= Extract to read =
______

TTIP and CETA
The Transatlantic Trade and Investment Partnership (TTIP) is negotiated between the US and the EU; the Comprehensive Economic and Trade Agreement (CETA) has been concluded between Canada and the EU. They have caused massive opposition on both sides of the atlantic (even though in the US the TPP (Transpacific Partnership) between the EU and a number of Asian countries was more in the focus. In Thursday’s class, we will look at a specific aspect of the discussion, namely ISDS/ICS. However, here are some sources that will be helpful to understand why TTIP and CETA are so controversial:
- Here you can find the main arguments forwarded by the European Commission in favor of CETA (which, by extension, apply also to TTIP). Don’t expect a balanced discussion of pro’s and con’s here.
- Here you find a report by the Corporate Europe Observatory, which rebuts some of the central claims made by the EU Commission in favor of CETA.
But don’t assume the conflict is between “economic” objectives (more trade, investor protection, etc) and “non-economic” objectives (environment, etc) on the other. Rather, many economists argue that the global economy is already so deeply integrated that further liberalization measures (such as TTIP and CETA) will have few economic benefits, while the negative effects of such agreements increase:
- Dani Rodrik, trade economist at Harvard’s Kennedy School of Government, warns of the adverse effects of “hyperglobalization” in this NYTimes piece. He argues, for example:
“We need to rescue globalization not just from populists, but also from its cheerleaders. Globalization evangelists have done great damage to their cause not just by underplaying the real fears and concerns on which the Trumps of this world thrive, but by overlooking the benefits of a more moderate form of globalization.

______

= Source material =
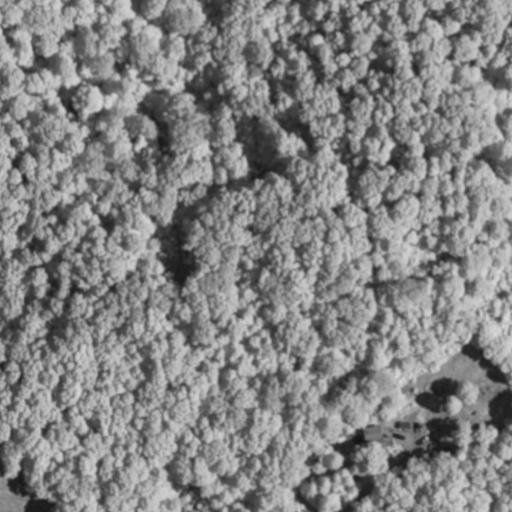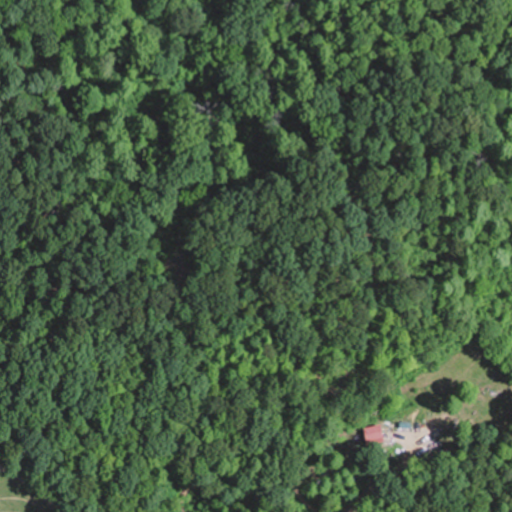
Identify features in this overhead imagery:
building: (377, 434)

______

= Required task 1 =
In the post on TTIP and CETA, what position does Dani Rodrik hold?
= Required task 2 =
Write the next part of the post on TTIP and CETA, continuing from the point where it stops.

= Exercise answer 1 =
He is a trade economist at Harvard's Kennedy School of Government.

= Exercise answer 2 =
We must reassess the balance between national autonomy and economic globalization. Simply put, we have pushed economic globalization too far — toward an impractical version that we might call “hyperglobalization.”
The new model of globalization stood priorities on their head, effectively putting democracy to work for the global economy, instead of the other way around. The elimination of barriers to trade and finance became an end in itself, rather than a means toward more fundamental economic and social goals. Societies were asked to subject domestic economies to the whims of global financial markets; sign investment treaties that created special rights for foreign companies; and reduce corporate and top income taxes to attract footloose corporations.”
You will find similar statements from many other economists, including the Nobel prize laureates Paul Krugman and Joseph Stiglitz.
→ please post additional resources that you find helpful in the comments!
In the public debate on TTIP and CETA, the investor state dispute settlement (ISDS) system became a central point of criticism (if you don’t know what it is, you might want to google it). In response, an alternative system was introduced in CETA, namely an “investment court system” (ICS — again, google for info; here you find a graphic made by the Commission on ICS, and jokes made by trade lawyers about the graphic).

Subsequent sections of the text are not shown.